The shockingly emaciated young girl suffering from anorexia nervosa continues to starve herself because she is fixated on a completely fallacious picture of an overweight girl that she sees as being herself. No matter how many people tell her how thin she is, and despite her doctor’s stern admonition to gain some weight, she still refuses to eat because she can’t really see a reflection of her actual self when she looks in the mirror. She doesn’t see what everybody else sees because she is held emotionally captive by an internal vision of an incorrect picture. In many cases, the results of such dangerous illusions can prove to be fatal.
Perception is Everything
Two people observe the same glass of water. One sees the glass as half full, the other sees the glass as being half empty. Of course, this illustration has been overused to the point of becoming cliché, but if you think about it, it really is the perfect way to explain the concept of perception. The glass is half full, and it is half empty. Both realities exist simultaneously, but two different people see two completely different pictures of the exact same thing. They hold to opposing concepts because they have conflicting paradigms and, therefore, have different perceptions of the truth. The most remarkable thing is that neither person is wrong!

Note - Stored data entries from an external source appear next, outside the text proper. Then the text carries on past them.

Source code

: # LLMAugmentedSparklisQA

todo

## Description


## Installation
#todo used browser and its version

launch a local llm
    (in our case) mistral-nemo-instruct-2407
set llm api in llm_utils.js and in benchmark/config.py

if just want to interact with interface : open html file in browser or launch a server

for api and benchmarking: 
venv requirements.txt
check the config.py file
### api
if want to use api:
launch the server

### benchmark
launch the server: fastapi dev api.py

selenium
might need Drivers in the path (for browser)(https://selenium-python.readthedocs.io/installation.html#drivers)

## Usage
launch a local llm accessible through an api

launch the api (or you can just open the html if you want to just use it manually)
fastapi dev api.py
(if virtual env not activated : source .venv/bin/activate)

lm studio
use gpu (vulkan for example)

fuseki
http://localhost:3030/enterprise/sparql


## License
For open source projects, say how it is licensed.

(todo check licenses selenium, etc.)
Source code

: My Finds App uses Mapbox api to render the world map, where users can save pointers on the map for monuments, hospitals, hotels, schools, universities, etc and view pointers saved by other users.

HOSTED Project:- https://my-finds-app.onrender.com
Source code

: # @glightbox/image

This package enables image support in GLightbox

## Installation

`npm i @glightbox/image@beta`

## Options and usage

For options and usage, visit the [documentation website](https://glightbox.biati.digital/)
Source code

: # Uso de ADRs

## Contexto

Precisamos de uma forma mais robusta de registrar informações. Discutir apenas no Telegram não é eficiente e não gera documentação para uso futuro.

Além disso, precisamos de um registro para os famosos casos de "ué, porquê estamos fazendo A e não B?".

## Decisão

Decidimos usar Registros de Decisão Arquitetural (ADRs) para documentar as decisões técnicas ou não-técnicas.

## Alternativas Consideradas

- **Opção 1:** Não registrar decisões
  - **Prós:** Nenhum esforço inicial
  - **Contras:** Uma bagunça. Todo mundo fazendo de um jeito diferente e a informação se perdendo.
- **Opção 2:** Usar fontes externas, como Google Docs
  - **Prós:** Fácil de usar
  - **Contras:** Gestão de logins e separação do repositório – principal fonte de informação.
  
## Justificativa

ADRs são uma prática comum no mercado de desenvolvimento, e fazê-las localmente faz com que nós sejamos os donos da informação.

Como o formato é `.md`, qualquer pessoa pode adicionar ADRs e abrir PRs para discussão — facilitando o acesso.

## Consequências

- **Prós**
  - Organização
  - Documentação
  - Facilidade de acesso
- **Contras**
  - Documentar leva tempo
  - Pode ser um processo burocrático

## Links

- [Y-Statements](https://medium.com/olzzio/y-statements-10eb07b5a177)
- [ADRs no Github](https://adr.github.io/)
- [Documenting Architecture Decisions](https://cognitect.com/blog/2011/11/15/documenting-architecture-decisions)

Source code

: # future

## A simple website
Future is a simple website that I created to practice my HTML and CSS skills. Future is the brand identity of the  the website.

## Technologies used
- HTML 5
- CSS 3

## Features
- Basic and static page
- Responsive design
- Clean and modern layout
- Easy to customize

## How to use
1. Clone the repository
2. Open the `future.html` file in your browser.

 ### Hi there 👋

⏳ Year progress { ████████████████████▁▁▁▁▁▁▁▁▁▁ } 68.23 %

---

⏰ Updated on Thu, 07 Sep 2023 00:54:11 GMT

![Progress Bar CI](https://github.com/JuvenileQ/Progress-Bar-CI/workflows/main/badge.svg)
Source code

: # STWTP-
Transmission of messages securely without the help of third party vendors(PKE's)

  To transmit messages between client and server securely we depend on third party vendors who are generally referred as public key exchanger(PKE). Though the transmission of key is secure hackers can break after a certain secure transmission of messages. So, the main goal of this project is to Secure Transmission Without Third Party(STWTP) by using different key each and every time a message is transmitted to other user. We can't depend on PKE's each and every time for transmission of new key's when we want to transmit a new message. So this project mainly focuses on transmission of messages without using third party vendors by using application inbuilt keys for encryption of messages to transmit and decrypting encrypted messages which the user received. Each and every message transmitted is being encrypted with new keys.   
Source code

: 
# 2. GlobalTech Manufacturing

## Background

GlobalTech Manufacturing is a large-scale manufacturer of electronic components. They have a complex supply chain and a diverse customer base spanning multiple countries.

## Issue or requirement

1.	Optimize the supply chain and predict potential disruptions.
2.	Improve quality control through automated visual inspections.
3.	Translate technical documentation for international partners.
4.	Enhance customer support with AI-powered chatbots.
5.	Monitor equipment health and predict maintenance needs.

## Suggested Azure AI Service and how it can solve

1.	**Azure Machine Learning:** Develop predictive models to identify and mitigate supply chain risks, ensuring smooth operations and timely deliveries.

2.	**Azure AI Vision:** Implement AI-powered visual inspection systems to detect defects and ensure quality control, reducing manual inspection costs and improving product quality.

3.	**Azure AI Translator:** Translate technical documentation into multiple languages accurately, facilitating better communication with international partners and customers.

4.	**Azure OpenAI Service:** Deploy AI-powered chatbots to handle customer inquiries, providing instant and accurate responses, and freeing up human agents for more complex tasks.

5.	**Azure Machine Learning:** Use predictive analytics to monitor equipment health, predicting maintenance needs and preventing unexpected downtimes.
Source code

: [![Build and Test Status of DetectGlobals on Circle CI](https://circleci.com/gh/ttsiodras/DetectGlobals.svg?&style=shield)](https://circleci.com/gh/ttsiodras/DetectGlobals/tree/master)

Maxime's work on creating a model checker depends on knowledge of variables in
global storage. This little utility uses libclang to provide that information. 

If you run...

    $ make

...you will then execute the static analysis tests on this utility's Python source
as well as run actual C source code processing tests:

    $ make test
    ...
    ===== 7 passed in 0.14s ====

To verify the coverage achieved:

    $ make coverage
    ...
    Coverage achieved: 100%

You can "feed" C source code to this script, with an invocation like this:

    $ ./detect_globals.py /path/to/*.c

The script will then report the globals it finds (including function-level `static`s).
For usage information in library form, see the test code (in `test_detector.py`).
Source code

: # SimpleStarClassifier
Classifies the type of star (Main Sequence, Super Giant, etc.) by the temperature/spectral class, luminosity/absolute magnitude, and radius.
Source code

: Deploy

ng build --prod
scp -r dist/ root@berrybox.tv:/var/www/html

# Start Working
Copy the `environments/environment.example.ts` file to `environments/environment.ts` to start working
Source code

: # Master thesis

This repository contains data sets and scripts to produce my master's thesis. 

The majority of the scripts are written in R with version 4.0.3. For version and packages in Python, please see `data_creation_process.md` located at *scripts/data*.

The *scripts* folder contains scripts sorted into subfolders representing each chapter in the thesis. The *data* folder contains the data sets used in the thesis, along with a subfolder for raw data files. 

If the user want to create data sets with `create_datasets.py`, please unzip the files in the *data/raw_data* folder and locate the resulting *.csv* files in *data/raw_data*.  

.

Moses sends twelve spies into Canaan with a mission to bring back a report about the conditions existing there. Ten of the spies see a picture of overwhelming impossibilities and bring back a negative report of a hopeless situation. But two of them, Joshua and Caleb, see something entirely different and bring back a completely alternative report, never refuting the validity of the report of the other ten. All twelve spies inspect the very same geographical area, and all twelve tell the truth about what they observe, but they have conflicting perceptions of the same reality. A simple matter of perception cost Israel forty years in the wilderness.
See and Say
Moses’ twelve spies were commissioned to see something and to say something – to translate the visual into the verbal, so that the others waiting back at the camp could unify themselves around a collective vision. This principle of seeing and saying is something that you practice on a regular basis, either intentionally or unintentionally, and it can be your best friend or your worst enemy, depending on how you use it. The combination of positive visualization and verbalization in your life can be a powerfully transformative force, if you are consistent in your practical application of it. You are what you see that you are. You are what you say that you are.
This book is called 20/20 VISION because it is based on 20 daily affirmations that you can make concerning how you see yourself, and another 20 daily affirmations concerning how you see everything else. Each affirmation has commentary that expounds on its meaning for your life, with a plan to help you observe things in a better light and to encourage you to say something good about what you see every day. Remember that you are creating vision (visualization), changing vision (paradigm shift) and discovering vision (perceptive insight) all at the same time. You can change your life by changing the way you see things.